Bush Stance Shocks Arabs

 

Friday  April 16, 2004

Hisham Abu Taha, Arab News

JERUSALEM, 16 April 2004 — French President Jacques Chirac yesterday added his voice to Arab outrage over America’s support for Israel’s claim to occupied land and dismissal of Palestinian right of return.

In Cairo, the Arab League described US President George W. Bush’s declarations as “very dangerous” and “legally baseless,” warning they could “strengthen Israel’s occupation.”

“No state, especially if it is a mediator, has the right to cancel the rights of one party,” said Hossam Zaki, the spokesman of the 22-member pan-Arab body.

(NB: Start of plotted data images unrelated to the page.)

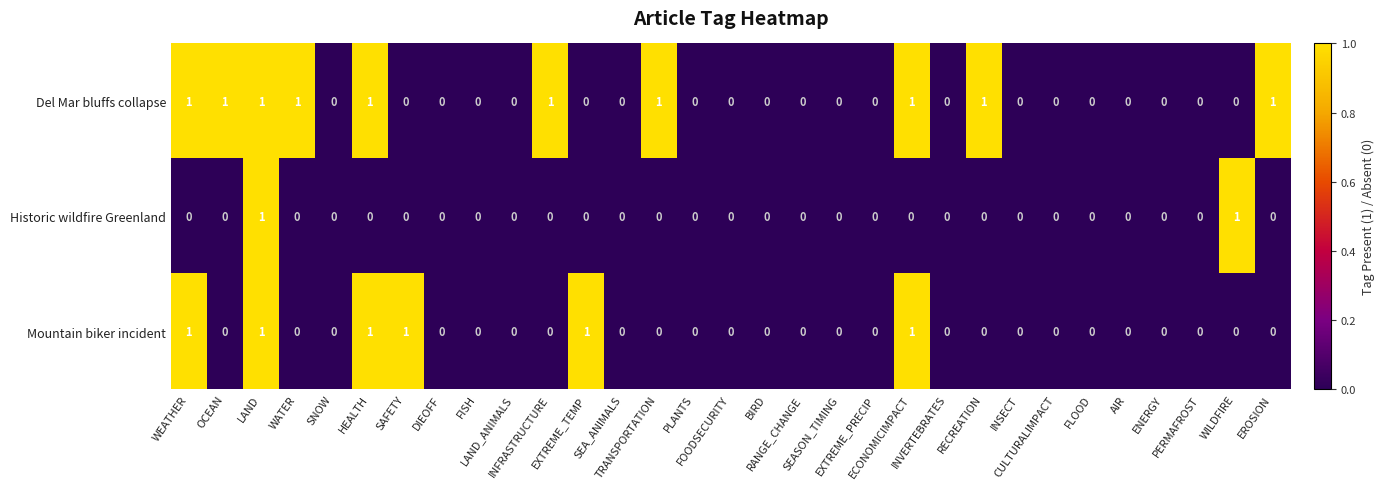

Rank the series by their average value, from lowest to highest.

Historic wildfire Greenland, Mountain biker incident, Del Mar bluffs collapse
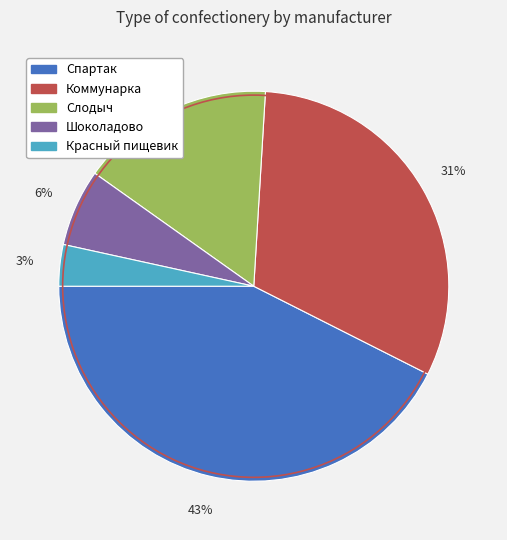

Is there any slice that represents more than half of the pie?

No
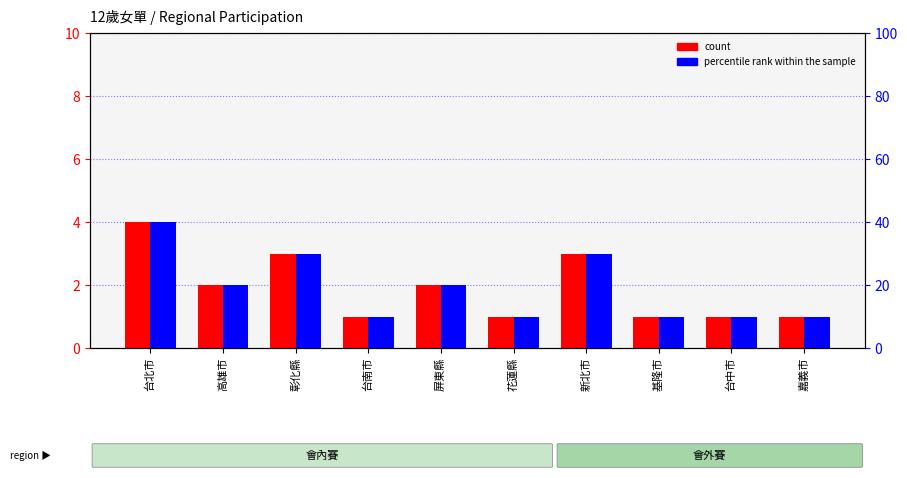

Which series changed the most between 彰化縣 and 台中市?

percentile rank within the sample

After talks Wednesday with Israeli Prime Minister Ariel Sharon, Bush effectively ruled out the right of Palestinian refugees to return to what became the state of Israel in 1948, saying they must settle in an eventual Palestinian state. He also endorsed Sharon’s plan to annex vast stretches of the West Bank.

Veteran Palestinian leader Yasser Arafat warned there would be no peace in the region until all Jewish settlements had been removed while armed factions vowed there would be no let-up in their campaign of attacks.

“Peace cannot be established without the total end of the Israeli occupation and the settlements,” Arafat said in a televised speech. “Our destiny is to defend our land, holy sites, Jerusalem and our right to freedom, independence and the right of refugees to return to their homeland,” he said.

Chirac rejected any unilateral moves to change borders in the Middle East. “I have reservations about the unilateral, bilateral questioning of international law,” Chirac said during a visit to Algeria.

He said such moves would set an “unfortunate and dangerous precedent.”

The European Union avoided direct criticism of Bush but said any border changes should be agreed with the Palestinians and any Israeli-Palestinian peace deal should include a fair and just deal for refugees.

Palestinian Prime Minister Ahmed Qorei denounced Bush’s pronouncements as “unacceptable”, saying issues such as the fate of the refugees and the final borders should only be determined in negotiations under the framework of the US-backed road map peace plan.

“This is the first time in history that the right of return has been dealt in this way before the permanent status negotiations started and unilaterally from the Israeli side and from the United States,” he told reporters.

Palestinian Foreign Minister Nabil Shaath urged the other cosponsors of the road map — the European Union, Russia and the United Nations — to press the United States to withdraw its support for the Sharon plan.

“We would like the (other) members of the quartet to tell the Americans that this cannot lead to any positive effect,” he said.

Lebanese President Emile Lahoud denounced Bush’s declarations as a “violent shock to anyone who believes in Middle East peace”. “This stance will have a dangerous fallout, notably the end of hopes for peace, an increase in anti-American sentiments and the recourse to force in order to secure rights,” the president said in a statement.